Trump a déclaré que son intervention visait à limiter les hostilités qui pourraient entraîner une guerre plus large dans cette région déjà instable. Les récents affrontements entre Israël et le Hezbollah ont intensifié les craintes d'un conflit régional, et la communauté internationale observe avec inquiétude les mouvements des deux parties. Selon des sources, les attaques ont déjà causé des pertes humaines et des destructions considérables.
Le président américain a souligné l'importance de la diplomatie et de la négociation, affirmant que le dialogue est essentiel pour parvenir à une paix durable au Liban.

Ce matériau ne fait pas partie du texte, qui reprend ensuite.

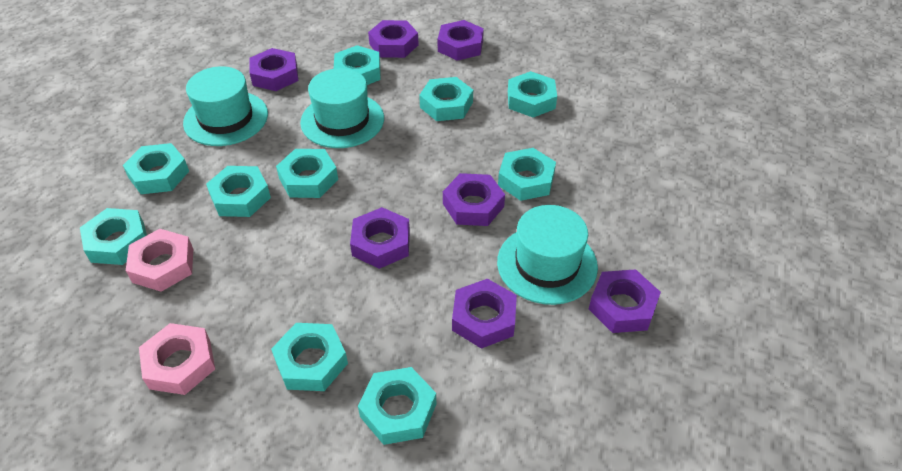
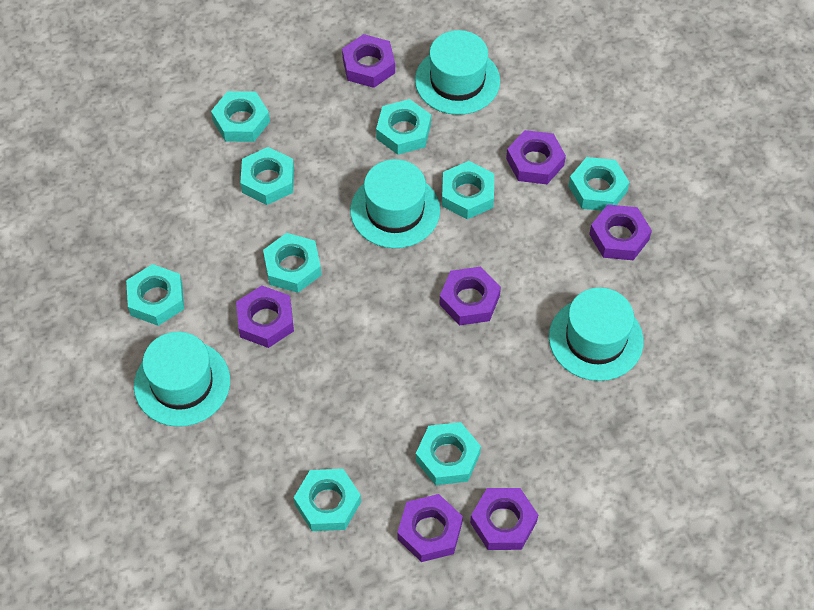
pink nut: 2 -> 0
turquoise hat: 3 -> 4
turquoise nut: 10 -> 9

Les déclarations de Trump reflètent une volonté de désamorcer les tensions et de stabiliser la situation, bien que beaucoup restent sceptiques quant à la viabilité de ces efforts dans le contexte actuel.
Les commentateurs notent que l'implication des États-Unis dans cette dynamique est cruciale, car elle pourrait influencer les décisions militaires et politiques des acteurs régionaux. L'annonce de Trump est perçue comme une tentative de jouer un rôle de médiateur dans un conflit qui a déjà des ramifications au-delà du Liban, impliquant des puissances régionales et mondiales.
Alors que les discussions se poursuivent, le Liban continue de faire face à des défis internes et externes, rendant la situation encore plus complexe. La population libanaise, déjà éprouvée par des crises économiques et politiques, espère que ces efforts diplomatiques conduiront à une période de paix et de stabilité.